# The task
Skipping each picture, output the entries exactly as they stand below.

# Given entries

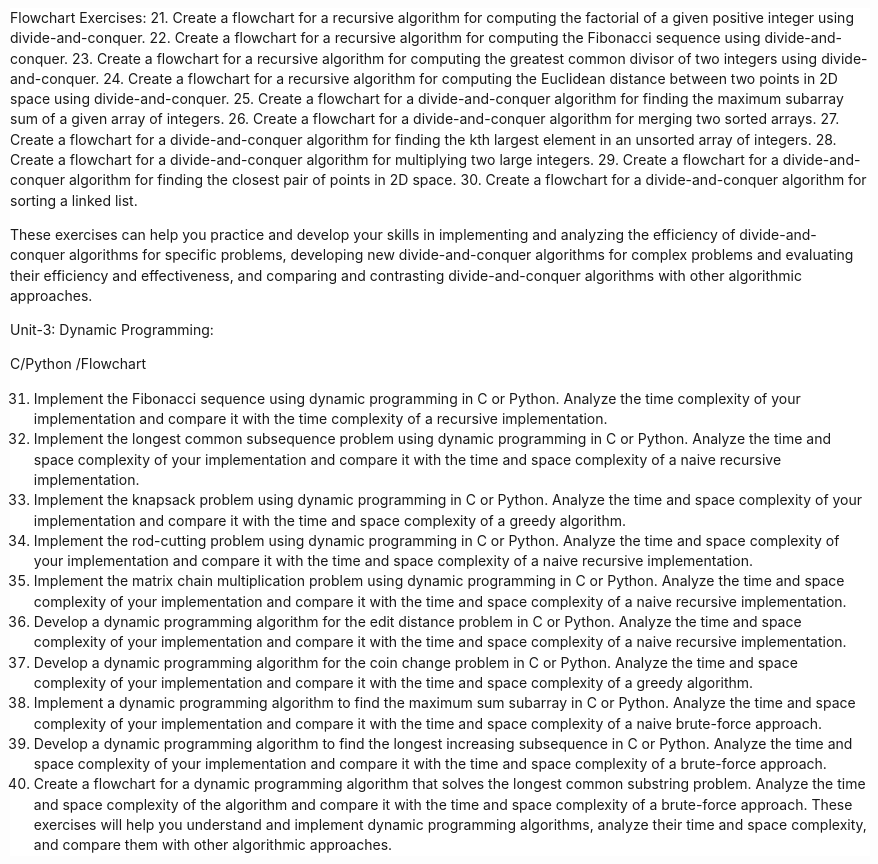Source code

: Flowchart Exercises:
21. Create a flowchart for a recursive algorithm for computing the factorial of a given positive integer using divide-and-conquer.
22. Create a flowchart for a recursive algorithm for computing the Fibonacci sequence using divide-and-conquer.
23. Create a flowchart for a recursive algorithm for computing the greatest common divisor of two integers using divide-and-conquer.
24. Create a flowchart for a recursive algorithm for computing the Euclidean distance between two points in 2D space using divide-and-conquer.
25. Create a flowchart for a divide-and-conquer algorithm for finding the maximum subarray sum of a given array of integers.
26. Create a flowchart for a divide-and-conquer algorithm for merging two sorted arrays.
27. Create a flowchart for a divide-and-conquer algorithm for finding the kth largest element in an unsorted array of integers.
28. Create a flowchart for a divide-and-conquer algorithm for multiplying two large integers.
29. Create a flowchart for a divide-and-conquer algorithm for finding the closest pair of points in 2D space.
30. Create a flowchart for a divide-and-conquer algorithm for sorting a linked list.

These exercises can help you practice and develop your skills in implementing and analyzing the efficiency of divide-and-conquer algorithms for specific problems, developing new divide-and-conquer algorithms for complex problems and evaluating their efficiency and effectiveness, and comparing and contrasting divide-and-conquer algorithms with other algorithmic approaches.

Unit-3: Dynamic Programming:

C/Python /Flowchart

31. Implement the Fibonacci sequence using dynamic programming in C or Python. Analyze the time complexity of your implementation and compare it with the time complexity of a recursive implementation.
32. Implement the longest common subsequence problem using dynamic programming in C or Python. Analyze the time and space complexity of your implementation and compare it with the time and space complexity of a naive recursive implementation.
33. Implement the knapsack problem using dynamic programming in C or Python. Analyze the time and space complexity of your implementation and compare it with the time and space complexity of a greedy algorithm.
34. Implement the rod-cutting problem using dynamic programming in C or Python. Analyze the time and space complexity of your implementation and compare it with the time and space complexity of a naive recursive implementation.
35. Implement the matrix chain multiplication problem using dynamic programming in C or Python. Analyze the time and space complexity of your implementation and compare it with the time and space complexity of a naive recursive implementation.
36. Develop a dynamic programming algorithm for the edit distance problem in C or Python. Analyze the time and space complexity of your implementation and compare it with the time and space complexity of a naive recursive implementation.
37. Develop a dynamic programming algorithm for the coin change problem in C or Python. Analyze the time and space complexity of your implementation and compare it with the time and space complexity of a greedy algorithm.
38. Implement a dynamic programming algorithm to find the maximum sum subarray in C or Python. Analyze the time and space complexity of your implementation and compare it with the time and space complexity of a naive brute-force approach.
39. Develop a dynamic programming algorithm to find the longest increasing subsequence in C or Python. Analyze the time and space complexity of your implementation and compare it with the time and space complexity of a brute-force approach.
40. Create a flowchart for a dynamic programming algorithm that solves the longest common substring problem. Analyze the time and space complexity of the algorithm and compare it with the time and space complexity of a brute-force approach.
These exercises will help you understand and implement dynamic programming algorithms, analyze their time and space complexity, and compare them with other algorithmic approaches.
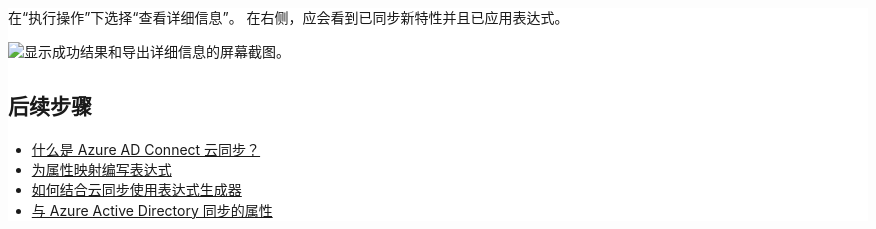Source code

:    在“执行操作”下选择“查看详细信息”。  在右侧，应会看到已同步新特性并且已应用表达式。

   ![显示成功结果和导出详细信息的屏幕截图。](media/how-to-attribute-mapping/mapping-5.png)






## <a name="next-steps"></a>后续步骤

- [什么是 Azure AD Connect 云同步？](what-is-cloud-sync.md)
- [为属性映射编写表达式](reference-expressions.md)
- [如何结合云同步使用表达式生成器](how-to-expression-builder.md)
- [与 Azure Active Directory 同步的属性](../hybrid/reference-connect-sync-attributes-synchronized.md?context=azure%2factive-directory%2fcloud-provisioning%2fcontext%2fcp-context/hybrid/reference-connect-sync-attributes-synchronized.md)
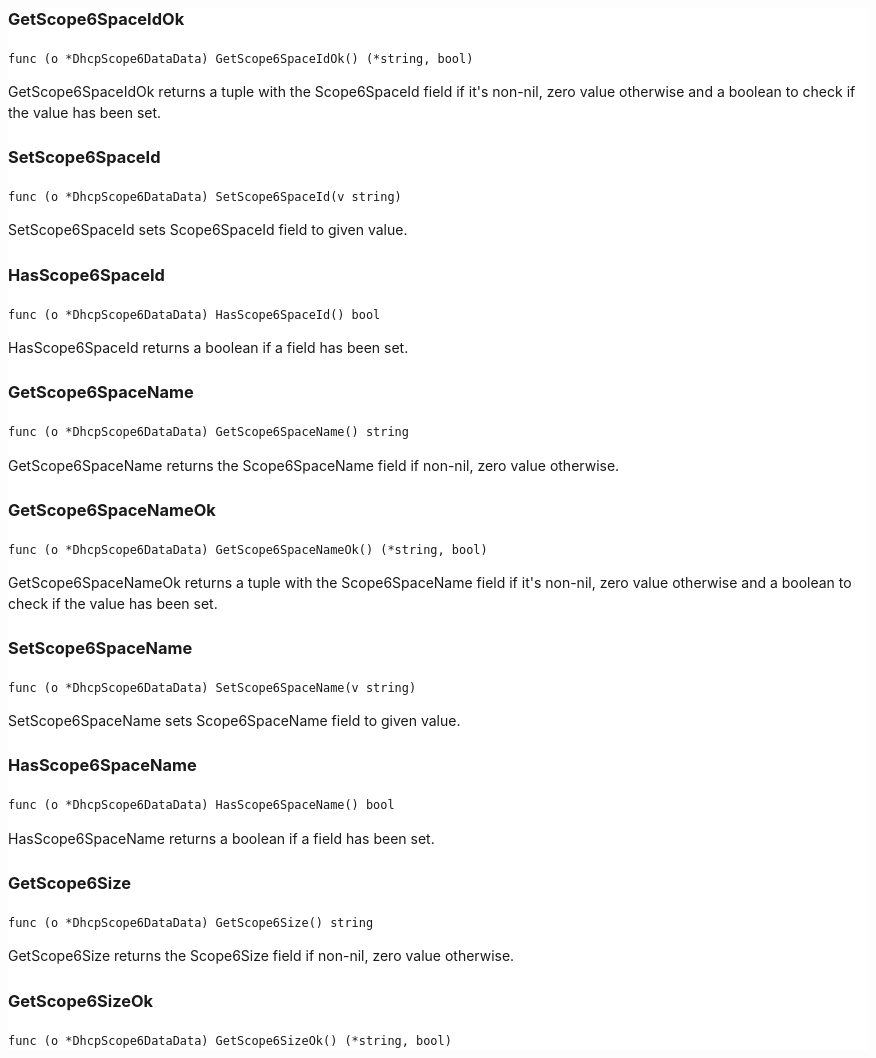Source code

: ### GetScope6SpaceIdOk

`func (o *DhcpScope6DataData) GetScope6SpaceIdOk() (*string, bool)`

GetScope6SpaceIdOk returns a tuple with the Scope6SpaceId field if it's non-nil, zero value otherwise
and a boolean to check if the value has been set.

### SetScope6SpaceId

`func (o *DhcpScope6DataData) SetScope6SpaceId(v string)`

SetScope6SpaceId sets Scope6SpaceId field to given value.

### HasScope6SpaceId

`func (o *DhcpScope6DataData) HasScope6SpaceId() bool`

HasScope6SpaceId returns a boolean if a field has been set.

### GetScope6SpaceName

`func (o *DhcpScope6DataData) GetScope6SpaceName() string`

GetScope6SpaceName returns the Scope6SpaceName field if non-nil, zero value otherwise.

### GetScope6SpaceNameOk

`func (o *DhcpScope6DataData) GetScope6SpaceNameOk() (*string, bool)`

GetScope6SpaceNameOk returns a tuple with the Scope6SpaceName field if it's non-nil, zero value otherwise
and a boolean to check if the value has been set.

### SetScope6SpaceName

`func (o *DhcpScope6DataData) SetScope6SpaceName(v string)`

SetScope6SpaceName sets Scope6SpaceName field to given value.

### HasScope6SpaceName

`func (o *DhcpScope6DataData) HasScope6SpaceName() bool`

HasScope6SpaceName returns a boolean if a field has been set.

### GetScope6Size

`func (o *DhcpScope6DataData) GetScope6Size() string`

GetScope6Size returns the Scope6Size field if non-nil, zero value otherwise.

### GetScope6SizeOk

`func (o *DhcpScope6DataData) GetScope6SizeOk() (*string, bool)`
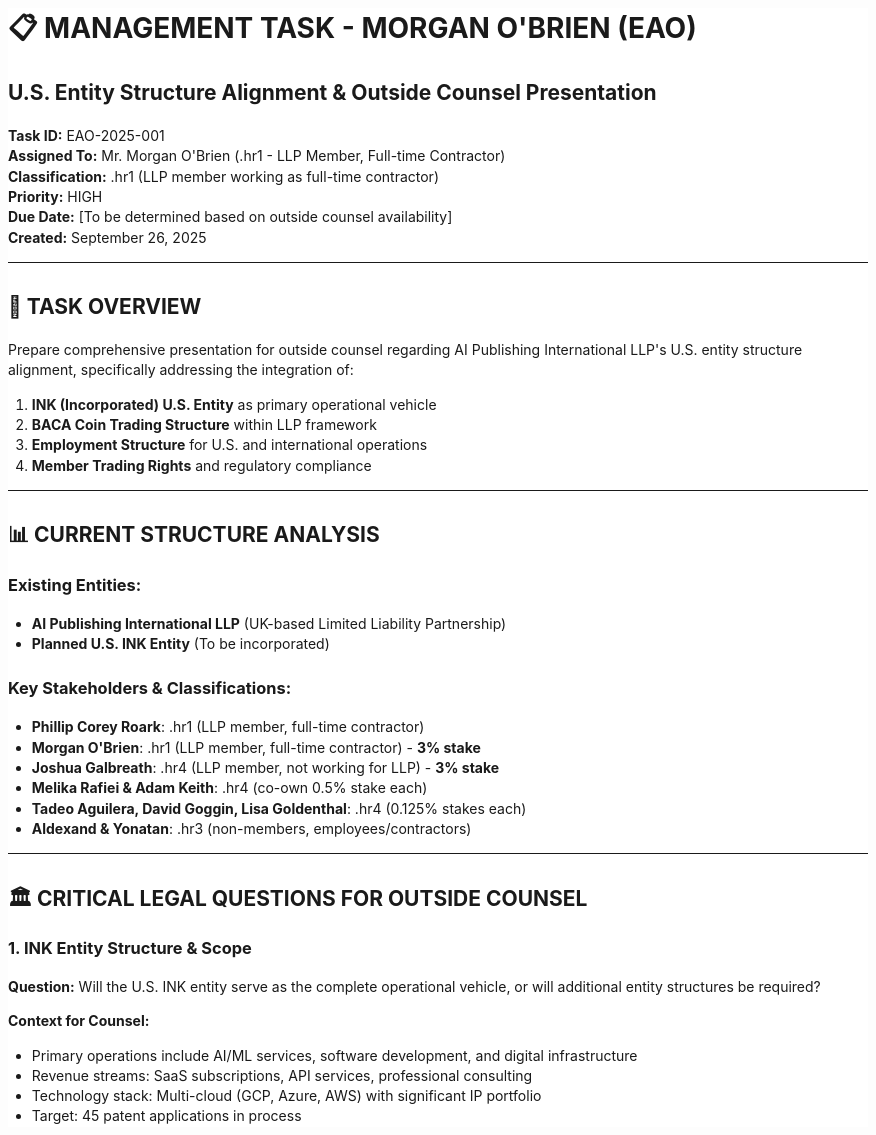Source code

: # 📋 MANAGEMENT TASK - MORGAN O'BRIEN (EAO)
## U.S. Entity Structure Alignment & Outside Counsel Presentation

**Task ID:** EAO-2025-001  
**Assigned To:** Mr. Morgan O'Brien (.hr1 - LLP Member, Full-time Contractor)  
**Classification:** .hr1 (LLP member working as full-time contractor)  
**Priority:** HIGH  
**Due Date:** [To be determined based on outside counsel availability]  
**Created:** September 26, 2025

---

## 🎯 **TASK OVERVIEW**

Prepare comprehensive presentation for outside counsel regarding AI Publishing International LLP's U.S. entity structure alignment, specifically addressing the integration of:
1. **INK (Incorporated) U.S. Entity** as primary operational vehicle
2. **BACA Coin Trading Structure** within LLP framework
3. **Employment Structure** for U.S. and international operations
4. **Member Trading Rights** and regulatory compliance

---

## 📊 **CURRENT STRUCTURE ANALYSIS**

### **Existing Entities:**
- **AI Publishing International LLP** (UK-based Limited Liability Partnership)
- **Planned U.S. INK Entity** (To be incorporated)

### **Key Stakeholders & Classifications:**
- **Phillip Corey Roark**: .hr1 (LLP member, full-time contractor)  
- **Morgan O'Brien**: .hr1 (LLP member, full-time contractor) - **3% stake**
- **Joshua Galbreath**: .hr4 (LLP member, not working for LLP) - **3% stake**
- **Melika Rafiei & Adam Keith**: .hr4 (co-own 0.5% stake each)
- **Tadeo Aguilera, David Goggin, Lisa Goldenthal**: .hr4 (0.125% stakes each)
- **Aldexand & Yonatan**: .hr3 (non-members, employees/contractors)

---

## 🏛️ **CRITICAL LEGAL QUESTIONS FOR OUTSIDE COUNSEL**

### **1. INK Entity Structure & Scope**
**Question:** Will the U.S. INK entity serve as the complete operational vehicle, or will additional entity structures be required?

**Context for Counsel:**
- Primary operations include AI/ML services, software development, and digital infrastructure
- Revenue streams: SaaS subscriptions, API services, professional consulting
- Technology stack: Multi-cloud (GCP, Azure, AWS) with significant IP portfolio
- Target: 45 patent applications in process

# Answer to the problem
Source code

: Flowchart Exercises:
21. Create a flowchart for a recursive algorithm for computing the factorial of a given positive integer using divide-and-conquer.
22. Create a flowchart for a recursive algorithm for computing the Fibonacci sequence using divide-and-conquer.
23. Create a flowchart for a recursive algorithm for computing the greatest common divisor of two integers using divide-and-conquer.
24. Create a flowchart for a recursive algorithm for computing the Euclidean distance between two points in 2D space using divide-and-conquer.
25. Create a flowchart for a divide-and-conquer algorithm for finding the maximum subarray sum of a given array of integers.
26. Create a flowchart for a divide-and-conquer algorithm for merging two sorted arrays.
27. Create a flowchart for a divide-and-conquer algorithm for finding the kth largest element in an unsorted array of integers.
28. Create a flowchart for a divide-and-conquer algorithm for multiplying two large integers.
29. Create a flowchart for a divide-and-conquer algorithm for finding the closest pair of points in 2D space.
30. Create a flowchart for a divide-and-conquer algorithm for sorting a linked list.

These exercises can help you practice and develop your skills in implementing and analyzing the efficiency of divide-and-conquer algorithms for specific problems, developing new divide-and-conquer algorithms for complex problems and evaluating their efficiency and effectiveness, and comparing and contrasting divide-and-conquer algorithms with other algorithmic approaches.

Unit-3: Dynamic Programming:

C/Python /Flowchart

31. Implement the Fibonacci sequence using dynamic programming in C or Python. Analyze the time complexity of your implementation and compare it with the time complexity of a recursive implementation.
32. Implement the longest common subsequence problem using dynamic programming in C or Python. Analyze the time and space complexity of your implementation and compare it with the time and space complexity of a naive recursive implementation.
33. Implement the knapsack problem using dynamic programming in C or Python. Analyze the time and space complexity of your implementation and compare it with the time and space complexity of a greedy algorithm.
34. Implement the rod-cutting problem using dynamic programming in C or Python. Analyze the time and space complexity of your implementation and compare it with the time and space complexity of a naive recursive implementation.
35. Implement the matrix chain multiplication problem using dynamic programming in C or Python. Analyze the time and space complexity of your implementation and compare it with the time and space complexity of a naive recursive implementation.
36. Develop a dynamic programming algorithm for the edit distance problem in C or Python. Analyze the time and space complexity of your implementation and compare it with the time and space complexity of a naive recursive implementation.
37. Develop a dynamic programming algorithm for the coin change problem in C or Python. Analyze the time and space complexity of your implementation and compare it with the time and space complexity of a greedy algorithm.
38. Implement a dynamic programming algorithm to find the maximum sum subarray in C or Python. Analyze the time and space complexity of your implementation and compare it with the time and space complexity of a naive brute-force approach.
39. Develop a dynamic programming algorithm to find the longest increasing subsequence in C or Python. Analyze the time and space complexity of your implementation and compare it with the time and space complexity of a brute-force approach.
40. Create a flowchart for a dynamic programming algorithm that solves the longest common substring problem. Analyze the time and space complexity of the algorithm and compare it with the time and space complexity of a brute-force approach.
These exercises will help you understand and implement dynamic programming algorithms, analyze their time and space complexity, and compare them with other algorithmic approaches.
Source code

:    在“执行操作”下选择“查看详细信息”。  在右侧，应会看到已同步新特性并且已应用表达式。

   ![显示成功结果和导出详细信息的屏幕截图。](media/how-to-attribute-mapping/mapping-5.png)






## <a name="next-steps"></a>后续步骤

- [什么是 Azure AD Connect 云同步？](what-is-cloud-sync.md)
- [为属性映射编写表达式](reference-expressions.md)
- [如何结合云同步使用表达式生成器](how-to-expression-builder.md)
- [与 Azure Active Directory 同步的属性](../hybrid/reference-connect-sync-attributes-synchronized.md?context=azure%2factive-directory%2fcloud-provisioning%2fcontext%2fcp-context/hybrid/reference-connect-sync-attributes-synchronized.md)
Source code

: ### GetScope6SpaceIdOk

`func (o *DhcpScope6DataData) GetScope6SpaceIdOk() (*string, bool)`

GetScope6SpaceIdOk returns a tuple with the Scope6SpaceId field if it's non-nil, zero value otherwise
and a boolean to check if the value has been set.

### SetScope6SpaceId

`func (o *DhcpScope6DataData) SetScope6SpaceId(v string)`

SetScope6SpaceId sets Scope6SpaceId field to given value.

### HasScope6SpaceId

`func (o *DhcpScope6DataData) HasScope6SpaceId() bool`

HasScope6SpaceId returns a boolean if a field has been set.

### GetScope6SpaceName

`func (o *DhcpScope6DataData) GetScope6SpaceName() string`

GetScope6SpaceName returns the Scope6SpaceName field if non-nil, zero value otherwise.

### GetScope6SpaceNameOk

`func (o *DhcpScope6DataData) GetScope6SpaceNameOk() (*string, bool)`

GetScope6SpaceNameOk returns a tuple with the Scope6SpaceName field if it's non-nil, zero value otherwise
and a boolean to check if the value has been set.

### SetScope6SpaceName

`func (o *DhcpScope6DataData) SetScope6SpaceName(v string)`

SetScope6SpaceName sets Scope6SpaceName field to given value.

### HasScope6SpaceName

`func (o *DhcpScope6DataData) HasScope6SpaceName() bool`

HasScope6SpaceName returns a boolean if a field has been set.

### GetScope6Size

`func (o *DhcpScope6DataData) GetScope6Size() string`

GetScope6Size returns the Scope6Size field if non-nil, zero value otherwise.

### GetScope6SizeOk

`func (o *DhcpScope6DataData) GetScope6SizeOk() (*string, bool)`
Source code

: # 📋 MANAGEMENT TASK - MORGAN O'BRIEN (EAO)
## U.S. Entity Structure Alignment & Outside Counsel Presentation

**Task ID:** EAO-2025-001  
**Assigned To:** Mr. Morgan O'Brien (.hr1 - LLP Member, Full-time Contractor)  
**Classification:** .hr1 (LLP member working as full-time contractor)  
**Priority:** HIGH  
**Due Date:** [To be determined based on outside counsel availability]  
**Created:** September 26, 2025

---

## 🎯 **TASK OVERVIEW**

Prepare comprehensive presentation for outside counsel regarding AI Publishing International LLP's U.S. entity structure alignment, specifically addressing the integration of:
1. **INK (Incorporated) U.S. Entity** as primary operational vehicle
2. **BACA Coin Trading Structure** within LLP framework
3. **Employment Structure** for U.S. and international operations
4. **Member Trading Rights** and regulatory compliance

---

## 📊 **CURRENT STRUCTURE ANALYSIS**

### **Existing Entities:**
- **AI Publishing International LLP** (UK-based Limited Liability Partnership)
- **Planned U.S. INK Entity** (To be incorporated)

### **Key Stakeholders & Classifications:**
- **Phillip Corey Roark**: .hr1 (LLP member, full-time contractor)  
- **Morgan O'Brien**: .hr1 (LLP member, full-time contractor) - **3% stake**
- **Joshua Galbreath**: .hr4 (LLP member, not working for LLP) - **3% stake**
- **Melika Rafiei & Adam Keith**: .hr4 (co-own 0.5% stake each)
- **Tadeo Aguilera, David Goggin, Lisa Goldenthal**: .hr4 (0.125% stakes each)
- **Aldexand & Yonatan**: .hr3 (non-members, employees/contractors)

---

## 🏛️ **CRITICAL LEGAL QUESTIONS FOR OUTSIDE COUNSEL**

### **1. INK Entity Structure & Scope**
**Question:** Will the U.S. INK entity serve as the complete operational vehicle, or will additional entity structures be required?

**Context for Counsel:**
- Primary operations include AI/ML services, software development, and digital infrastructure
- Revenue streams: SaaS subscriptions, API services, professional consulting
- Technology stack: Multi-cloud (GCP, Azure, AWS) with significant IP portfolio
- Target: 45 patent applications in process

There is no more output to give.